In the section about molecular geometry, it says that CHsubscript4 is tetrahedral. I understand that. But it says that GeClsubscript2 is triangular planar. C and Ge both have four empty spots in their outer valence, right? The electron dot pattern for C would have four single dots around it, right? Wouldn't Ge's dot pattern be the same? Wouldn't they both have 4 unpaired electrons? So why does the book say that Ge binds to two Cl's and has a PAIRed set of electrons, making it triangular planar?

 

The mistake in thinking here was starting with an assumption about how carbon and germanium will be bonded before assembling the molecule. Here's the order to assemble the molecule:

 

1. Count valence electrons (4 for Ge, 7 for each Cl, for a total of 18)

2. Choose the central atom (this will be the atom farthest to the left in the periodic table, except for H), in this case Ge.

3. Attach two Cl's to the Ge with single bonds. At this point, you've used up 4 of the 18 valence electrons. The 14 remaining electrons will go on in pairs, starting with the outermost atoms.

4. Each Cl gets 3 sets of electrons. That uses up 12 of the 14 remaining electrons.

5. The last two go on as a pair of electrons on Ge.

 

(To make you feel better, this is an unusual molecule. Usually, things in this column make four bonds-sigma or pi.)

 

Why does having more electrons in an outer orbital make an atom have a greater pull on another electron (as long as the orbital isn't full)? Wouldn't it be the other way around moving across the period because the atoms in the shell would repel each other? It seems like it could vary with how many are paired, also, so if none are paired, there might be a greater pull than if 3 are paired and only one electron unpaired.
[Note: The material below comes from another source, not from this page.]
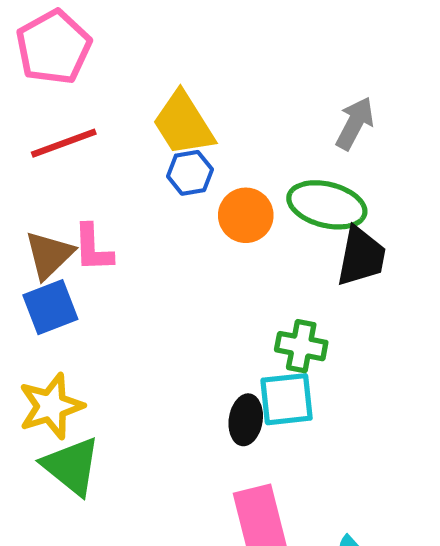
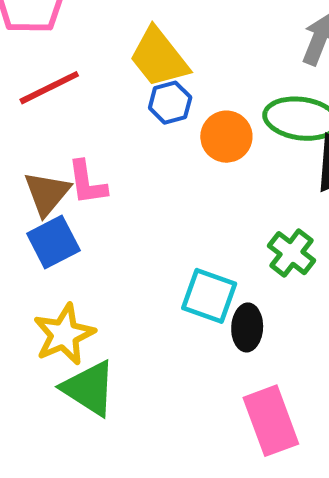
green cross: (301, 346) -> (291, 253), turned 33
cyan square: (287, 399) -> (209, 296), moved, turned 32

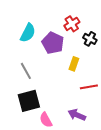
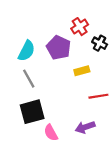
cyan semicircle: (28, 33) -> (27, 51), moved
yellow rectangle: (74, 64) -> (82, 71), turned 56
purple arrow: (77, 115) -> (85, 127), turned -42

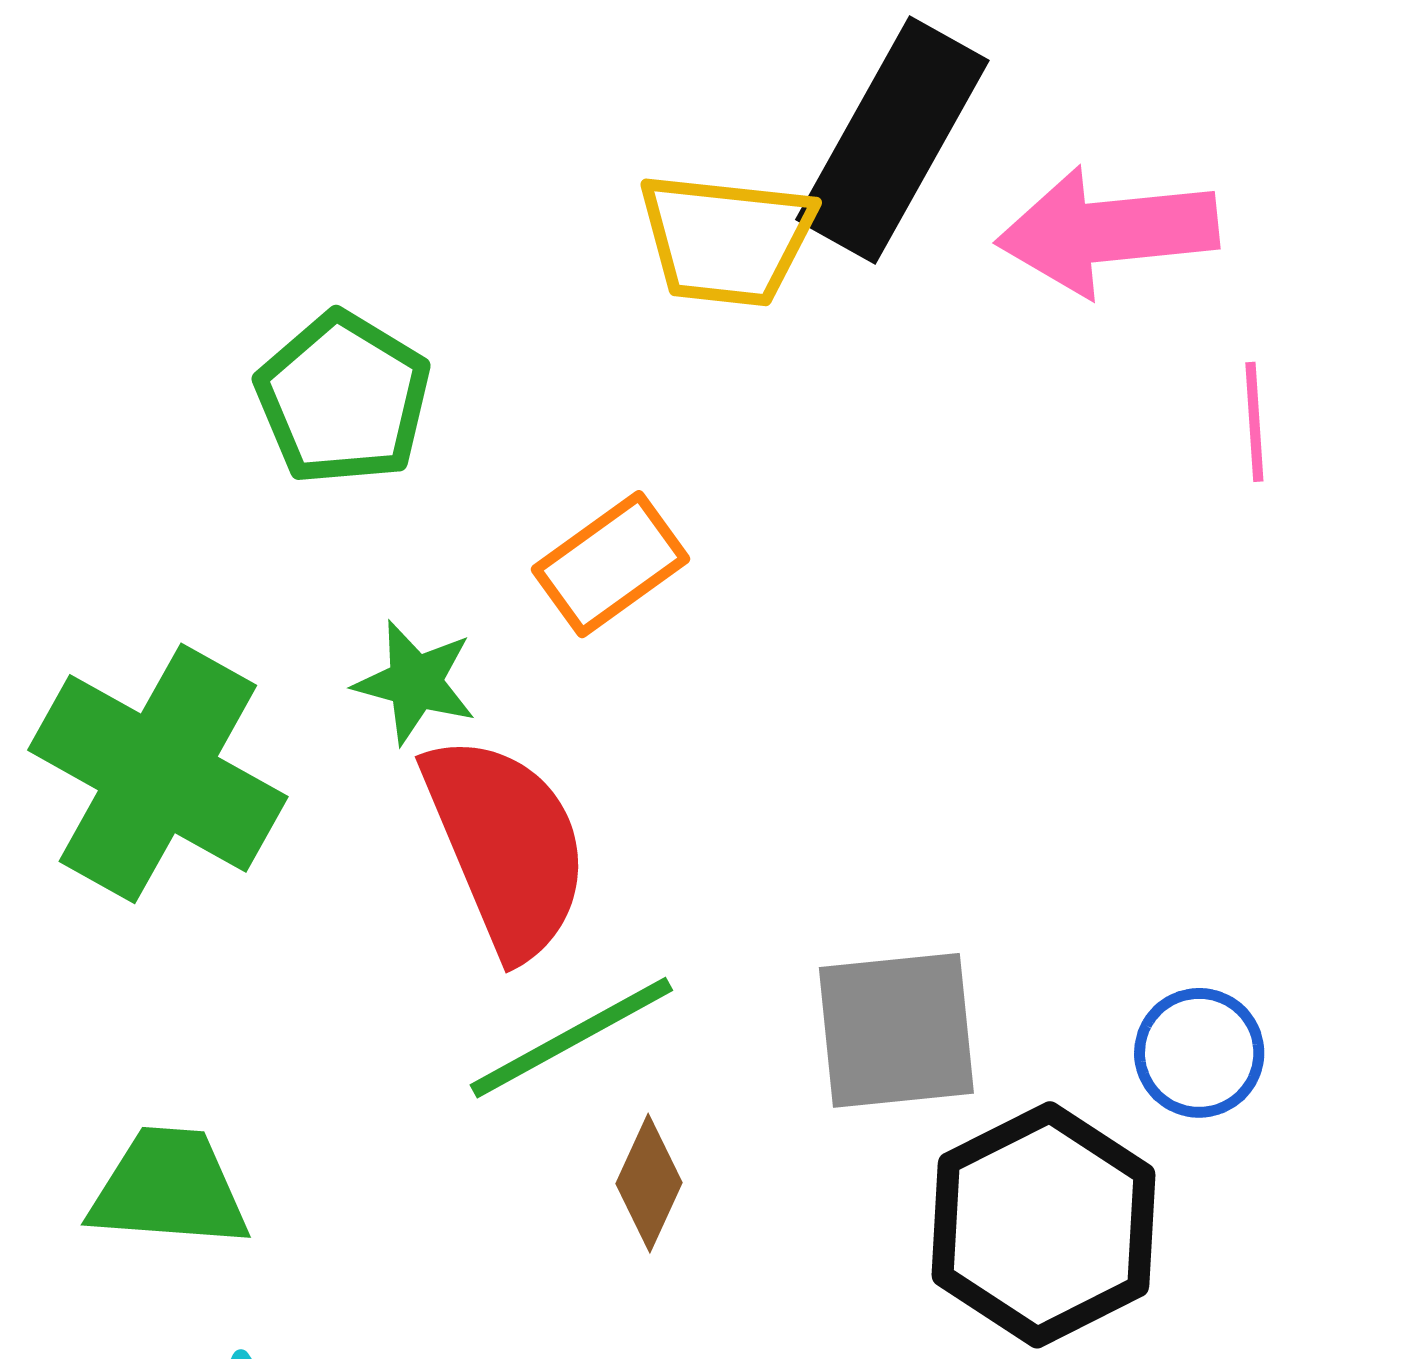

I think I must be missing something. Or perhaps the model just isn't that good? And it looks like N is bigger than O. Why? What is the difference between ionization energy and electronegativity? I don't remember not understanding this the first time I read it. Sigh.

 

-Nan

 

Here's a short answer. The large effective nuclear charge means that the valence shell electrons are pulled hard down toward the nucleus. This results in a smaller atom. Atom size, in general, decreases as you go across a period because the Zeff increases.

 

Now, if the NUCLEAR (which is positive) charge is increasing, it makes sense that the atom is more interested in attracting electrons (which are negative).

 

Finally, there is a tremendous stabilizing influence when the p-orbital is "completed". The entire subshell moves down toward the nucleus and becomes more stable. Adding just one electron to F does increase the amount of repulsion between valance electrons, BUT all six electrons in the p-orbital are stabilized as a result of the filled shell.

 

 

Let me know if this is still confusing.....

[Miss Marple]

Here's a link that might help you visualize the GeCl2 molecule. Is it the word "Paired" set that is confusing? It's basically a leftover pair of electrons. I believe unbound electrons take up a bit more space than those that are bonded which causes the molecule to bend some.

 

Electronegativity increases as one moves from left to right across the periodic table and as one goes down the periodic table. Atomic size (radius) is the inverse of this. As one moves from left to right the radius decreases due to increasing protons pulling harder on the electrons - bringing them closer to the nucleus. So, yes, nitrogen would be slightly larger than oxygen because it has fewer protons in the nucleus. Electronegativity is a measure of the ability of an atom to attract electrons towards itself. So since Fluorine has more protons than oxygen it will attract its electrons more forcefully which will also make it a smaller atom.